Marcy Resnik is a divorce and litigation attorney. She practices in the areas of commercial litigation, mortgage foreclosure and family law, and serves clients in Miami, Fort Lauderdale, Boca Raton, West Palm Beach, and throughout the state of Florida. When it comes to the complex world of employment, both employees and employers face a myriad of legal issues that can be challenging to navigate. Understanding these common employment law issues is crucial for ensuring a fair and harmonious work environment. In this article, we will explore the top five most common employment law issues that arise in the workplace, shedding light on their impact and offering insights on how to handle them effectively.

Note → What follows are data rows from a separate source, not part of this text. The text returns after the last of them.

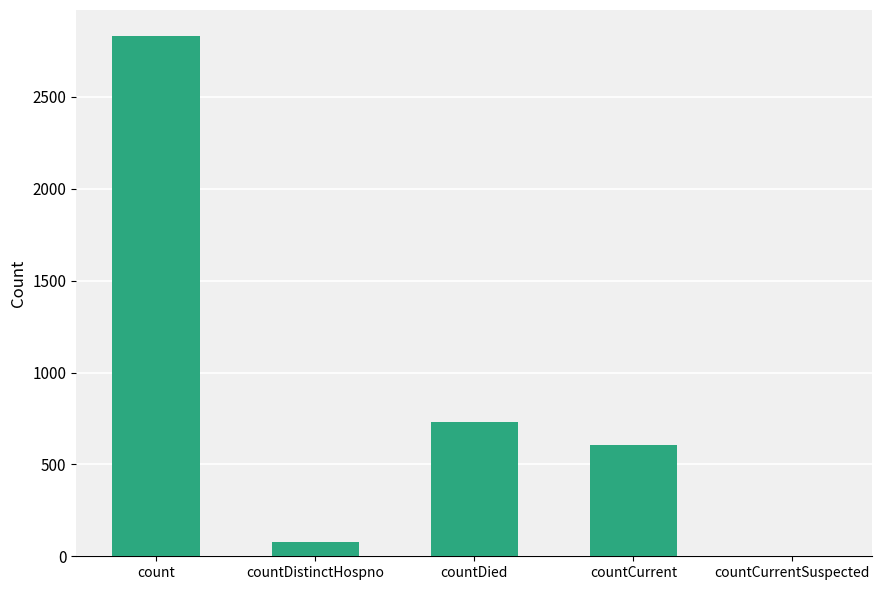

How many distinct data groups are displayed?

1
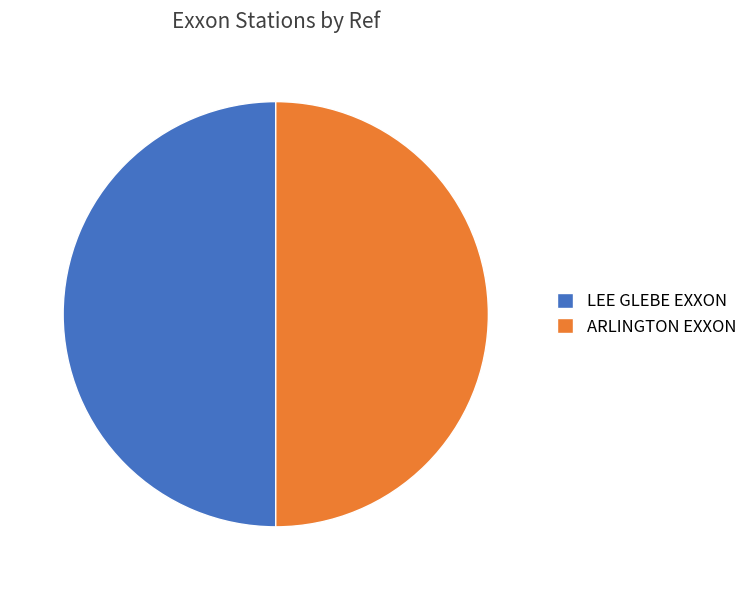

Approximately how many times larger is the value at LEE GLEBE EXXON compared to ARLINGTON EXXON?

1.0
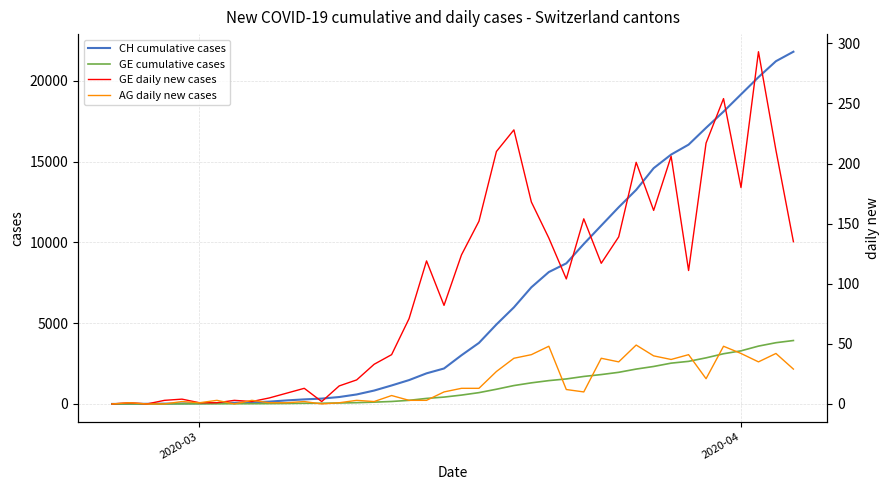

The value of GE cumulative cases at 6 is 15. True or false?

False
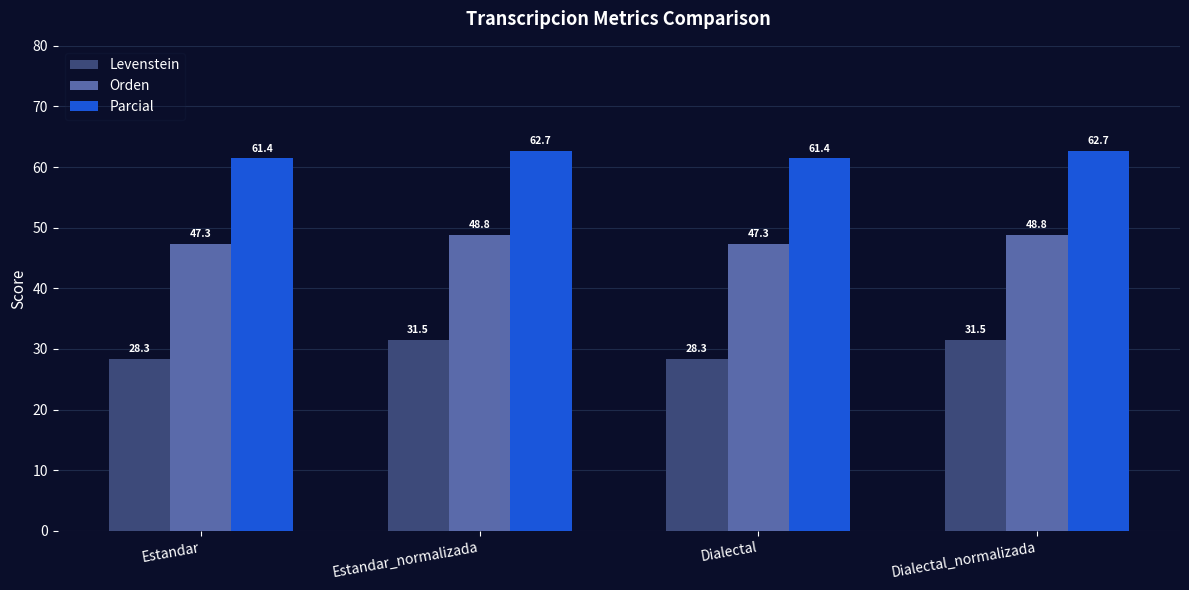

Rank the series by their average value, from lowest to highest.

Levenstein, Orden, Parcial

Discrimination and Harassment

Discrimination and harassment continue to be significant concerns in the workplace, despite the progress made in promoting equality and diversity. Employees have the right to work in an environment free from discrimination based on race, gender, age, religion, disability, or any other protected characteristic. Similarly, they should not endure any form of harassment, including verbal, physical, or sexual.

To combat discrimination and harassment effectively, employers must establish and enforce strict anti-discrimination and anti-harassment policies. This includes providing comprehensive training for employees and management, fostering an inclusive culture, and promptly addressing any complaints or incidents that arise. By creating a safe and respectful work environment, employers can mitigate the risks associated with these issues.

Wage and Hour Disputes

Wage and hour disputes are a common employment law issue that arises when employees feel their rights to fair compensation are being violated. These disputes may involve matters such as minimum wage violations, unpaid overtime, misclassification of employees, and illegal deductions from wages.

To avoid wage and hour disputes, employers must ensure compliance with applicable labor laws and regulations. This includes accurately classifying employees as exempt or non-exempt, maintaining accurate records of hours worked, and adhering to minimum wage and overtime requirements. By doing so, employers can minimize the risk of costly legal actions and foster trust with their workforce.

Wrongful Termination

While employment in most jurisdictions is considered “at-will,” meaning employers can terminate employees for any reason as long as it’s not illegal, there are exceptions that protect employees from wrongful termination. These exceptions include termination based on discriminatory factors, retaliation for whistleblowing, or dismissal in violation of an employment contract.

To avoid wrongful termination claims, employers should clearly communicate their termination policies and reasons for dismissal. Additionally, it’s crucial to document employee performance issues, provide warnings when necessary, and conduct fair and unbiased investigations before taking any termination decisions. By following due process and treating employees fairly, employers can minimize the risk of wrongful termination claims.

Workplace Safety and Health

Maintaining a safe and healthy work environment is a legal obligation for employers. Workplace safety and health issues encompass a broad range of concerns, including physical hazards, inadequate training, failure to comply with safety regulations, and insufficient measures to prevent accidents and injuries.

To address workplace safety and health issues, employers must conduct regular risk assessments, provide adequate safety training, implement safety protocols, and ensure compliance with local health and safety regulations. Furthermore, employers should encourage employees to report any safety concerns promptly and take prompt action to address them. By prioritizing workplace safety, employers can protect their employees and avoid legal liabilities.

Family and Medical Leave

Family and Medical Leave Act (FMLA) violations are another common employment law issue that employers must navigate. The FMLA provides eligible employees with the right to take unpaid leave for specific family and medical reasons, such as the birth or adoption of a child, caring for a family member with a serious health condition, or the employee’s own serious health condition.

To comply with the FMLA, employers should inform employees about their rights and responsibilities under the law, maintain accurate records of leave taken, and ensure job protection for employees who avail themselves of FMLA leave. It is crucial to have clear policies and procedures in place to handle FMLA requests and to prevent any retaliation against employees who exercise their rights under the law.


Navigating the complexities of employment law is essential for both employees and employers. By understanding and addressing the top five most common employment law issues—discrimination and harassment, wage and hour disputes, wrongful termination, workplace safety and health, and family and medical leave—employers can foster a fair and compliant work environment while minimizing legal risks.

To effectively address these issues, employers should invest in comprehensive training, establish clear policies and procedures, maintain accurate records, and foster a culture of inclusion, respect, and safety. Additionally, seeking legal counsel and staying up to date with the latest developments in employment law can further support employers in mitigating risks and ensuring compliance.

By prioritizing legal compliance and treating employees fairly, employers can not only create a harmonious workplace but also safeguard their reputation and protect themselves from potentially costly legal consequences.